Dr. Ross was listening attentively, as Craig turned to him. "This
is perhaps the part of Freud's theory from which you dissent most
strongly. Freud says that as soon as you enter the intimate life
of a patient you begin to find sex in some form. In fact, the best
indication of abnormality would be its absence. Sex is one of the
strongest of human impulses, yet the one subjected to the greatest
repression. For that reason it is the weakest point in our
cultural development. In a normal life, he says, there are no
neuroses. Let me proceed now with what the Freudists call the
psychanalysis, the soul analysis, of Mrs. Maitland."

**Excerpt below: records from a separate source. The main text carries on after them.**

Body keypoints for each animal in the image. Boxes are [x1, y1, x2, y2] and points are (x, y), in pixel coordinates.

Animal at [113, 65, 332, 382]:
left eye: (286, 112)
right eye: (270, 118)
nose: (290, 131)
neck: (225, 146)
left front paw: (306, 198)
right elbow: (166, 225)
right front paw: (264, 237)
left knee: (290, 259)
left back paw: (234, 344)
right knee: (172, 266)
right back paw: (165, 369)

It was startling in the extreme to consider the possibilities to
which this new science might lead, as he proceeded to illustrate
it.

"Mrs. Maitland," he continued, "your dream of fear was a dream of
what we call the fulfilment of a suppressed wish. Moreover, fear
always denotes a sexual idea underlying the dream. In fact, morbid
anxiety means surely unsatisfied love. The old Greeks knew it. The
gods of fear were born of the goddess of love. Consciously you
feared the death of your husband because unconsciously you wished
it."

It was startling, dramatic, cruel, perhaps, merciless--this
dissecting of the soul of the handsome woman before us; but it had
come to a point where it was necessary to get at the truth.